B53: Decoding Yeast Ribosomal Protein L7B's Autoregulatory Mechanism
Anirudh Kesanapally
Gary Stormo
12:45PM - 2:15PM: Poster Session B
Gary Stormo Lab
Eukaryotes feature distinctive introns, or gene-encoded nucleotide sequences not directly involved in protein translation. Despite exclusion from the final mRNA transcript, introns crucially regulate genes, with many mechanisms still unknown. Post-transcriptional autoregulation, observed in yeast, serves as one such model for exploration and is commonplace within the yeast ribosome system. We aim to unveil a novel autoregulatory mechanism in a specific yeast gene, hypothesizing its applicability to more complex eukaryotes, and ultimately illuminating intron-dependent regulation. Building on the Stormo/White Lab's identification of autoregulated yeast ribosomal protein genes, our study focuses on genes with autoregulatory mechanisms that involve splicing inhibition. By selecting genes with conserved RNA intron structures across yeast species, we proceeded to monitor expression by attaching GFP reporter genes of these genes when overexpressing their corresponding protein. Remarkably, RPL7, specifically the analog RPL7B, a ribosomal protein gene, exhibited a ten-fold expression reduction upon RPL7 protein overexpression. From here, our exploration of RPL7's autoregulation took two paths.
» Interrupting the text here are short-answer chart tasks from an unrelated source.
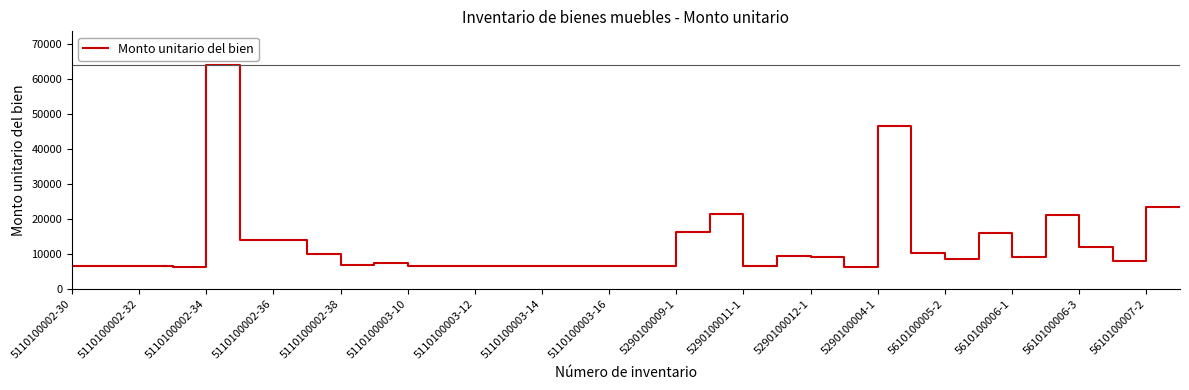

What is the maximum value shown in the chart?

63965.0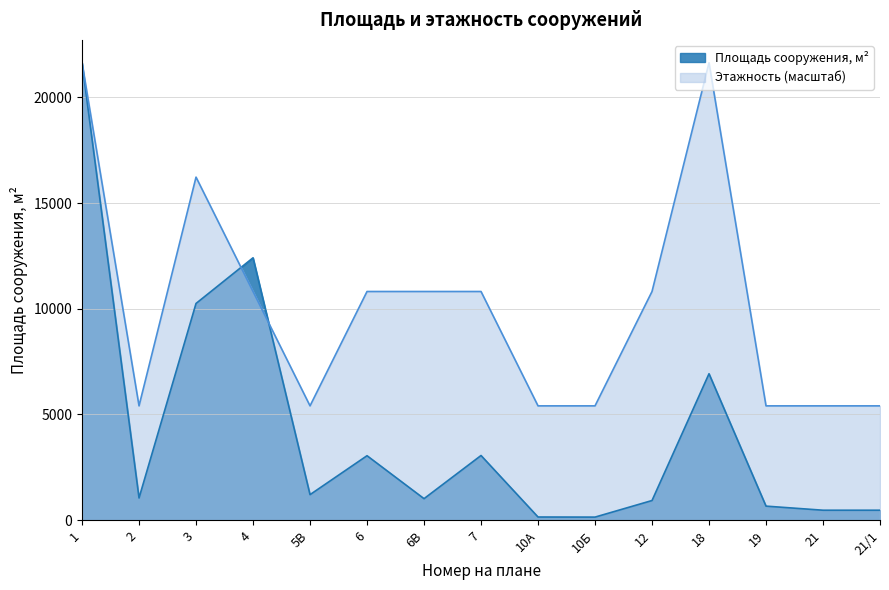

Where is the first local maximum for Этажность?

3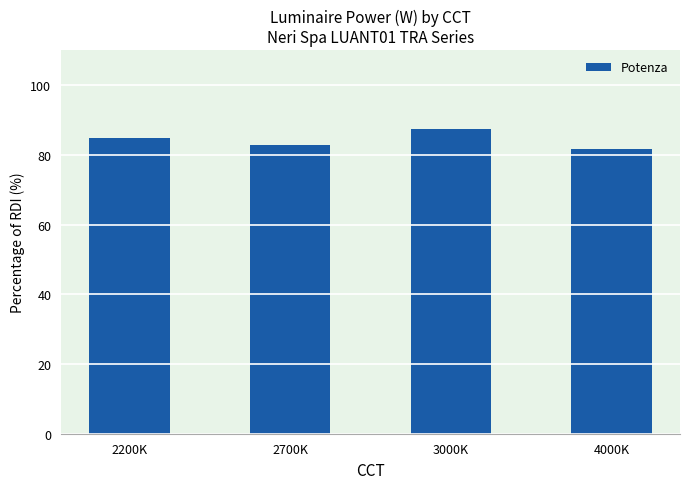

How many data points does each series have?

4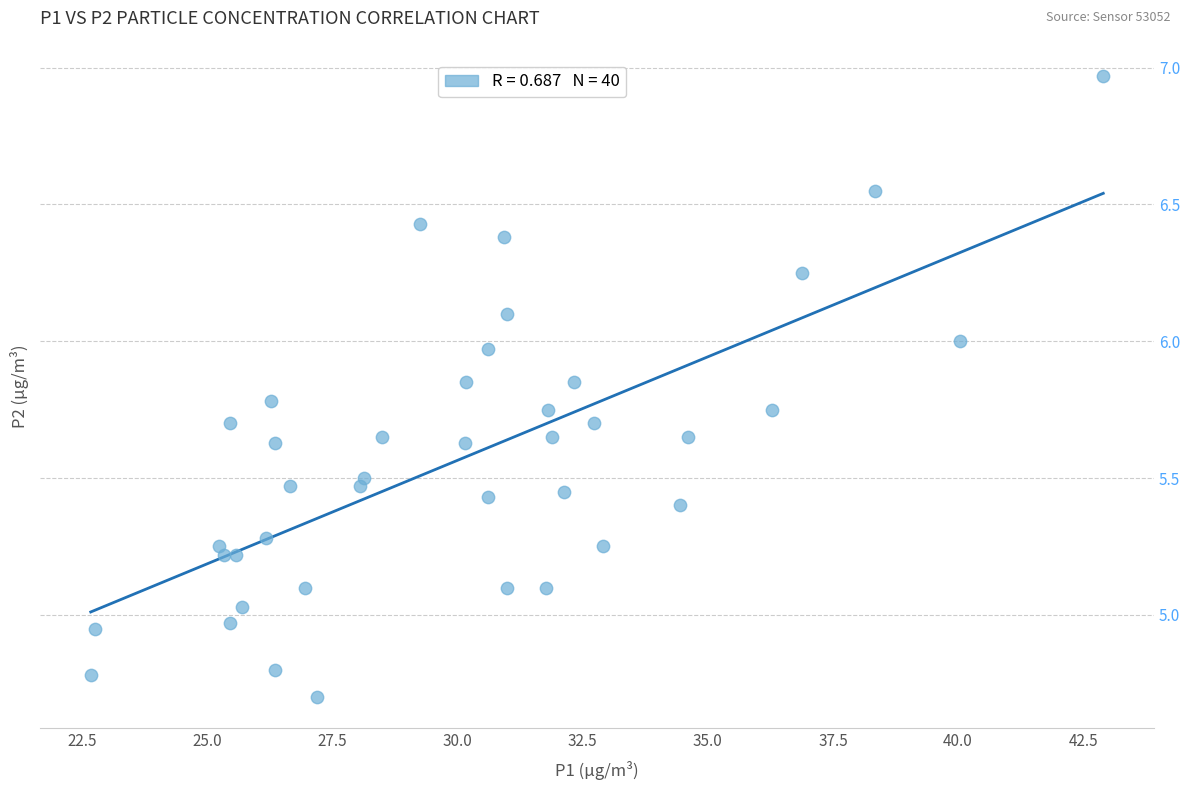

What is the range of X values (max minus min)?

20.2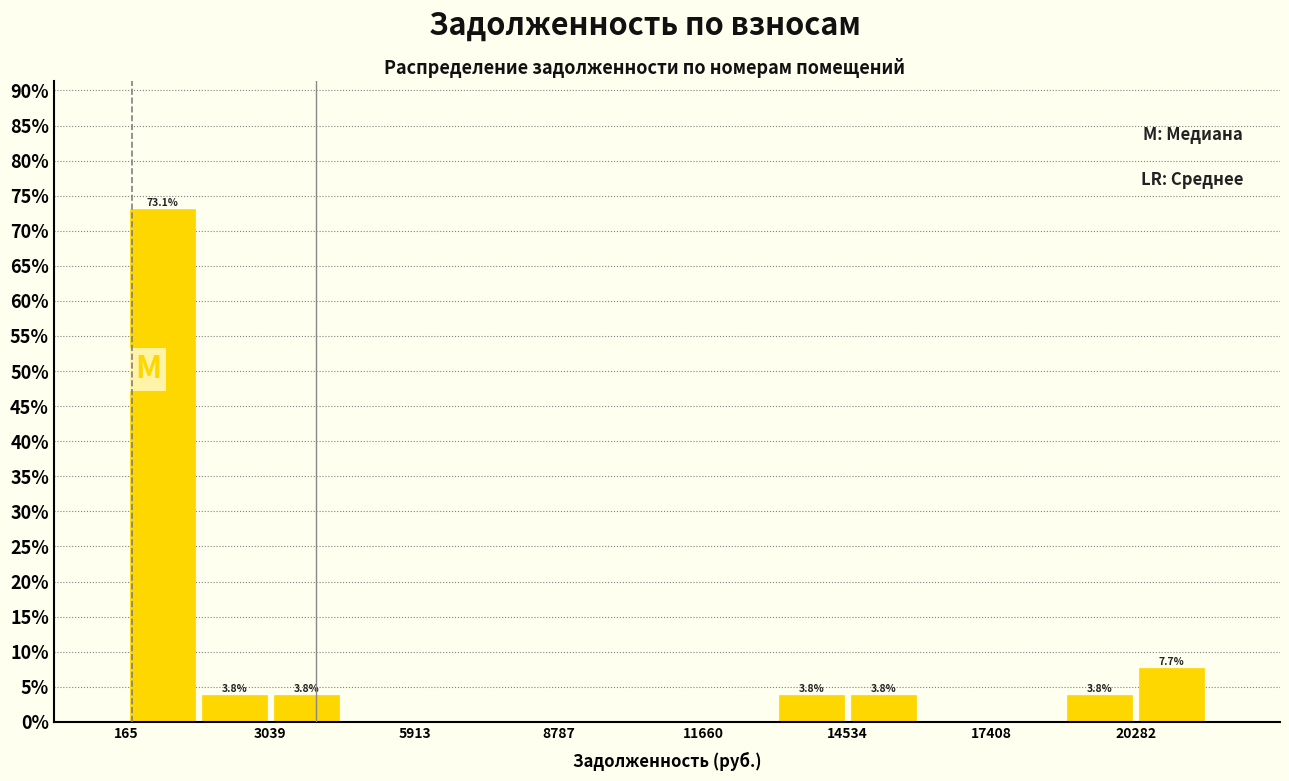

Read against the x-axis, roughly where is the centre of the tallest bar?

1000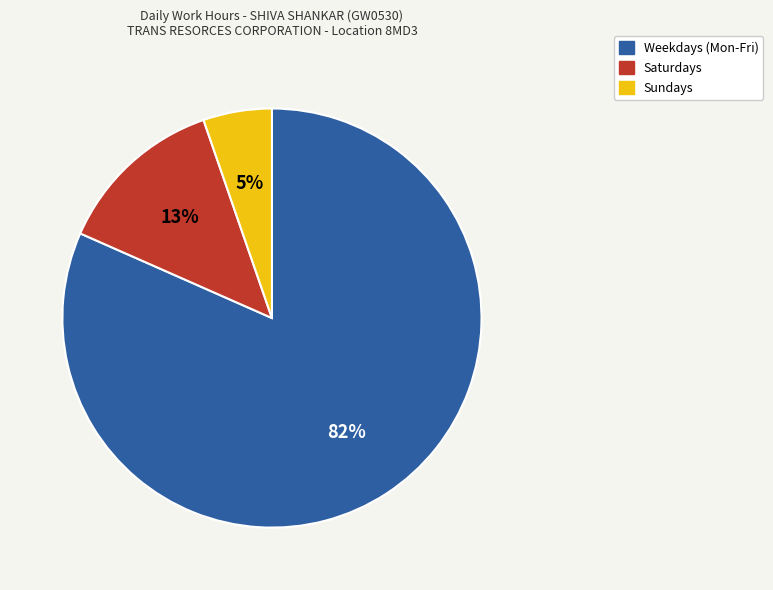

Does any single category account for the majority?

Yes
Deletions of the conserved intron structure by a lab scientist showed that various elements of RPL7’s intron structure prevented autoregulation, emphasizing the structure's significance. Concurrently, I conducted a protein-RNA binding experiment confirming the direct interaction of the conserved intron structure with RPL7 protein and thus identified critical intron regions of RPL7 that bind with RPL7’s protein product to achieve autoregulation. These results extrapolate RPL7's unique gene regulation methodology, underscoring the importance of unique intron structural elements in studying eukaryotic gene expression.